— EXERCISE INSTRUCTIONS —
Copy out the full listing below as it stands, with its pictures left behind.

— SOURCE MATERIAL —
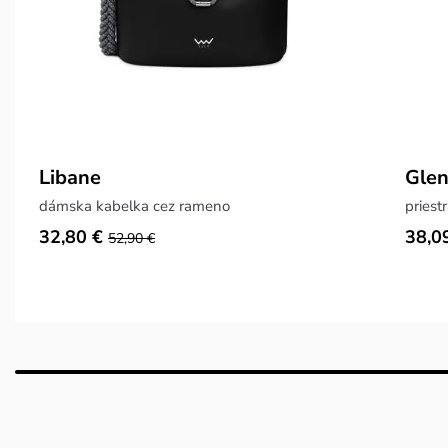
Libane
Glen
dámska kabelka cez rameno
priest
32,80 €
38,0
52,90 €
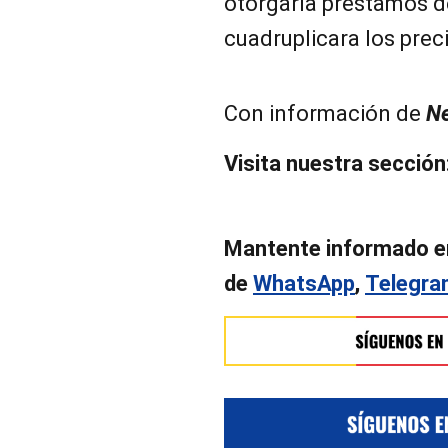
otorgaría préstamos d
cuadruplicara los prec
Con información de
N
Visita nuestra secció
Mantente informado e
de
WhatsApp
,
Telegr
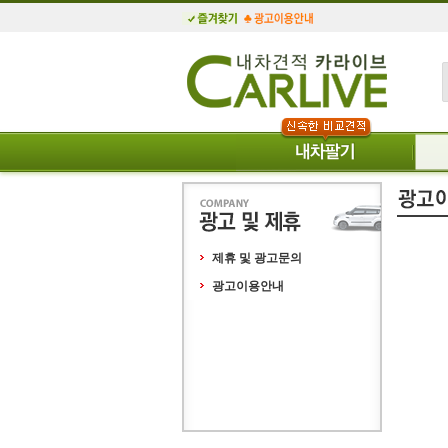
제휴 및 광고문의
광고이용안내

— SOLUTION FOR THIS PROBLEM —
Libane
Glen
dámska kabelka cez rameno
priest
32,80 €
38,0
52,90 €
otorgaría préstamos d
cuadruplicara los prec
Con información de
N
Visita nuestra secció
Mantente informado e
de
WhatsApp
,
Telegr
제휴 및 광고문의
광고이용안내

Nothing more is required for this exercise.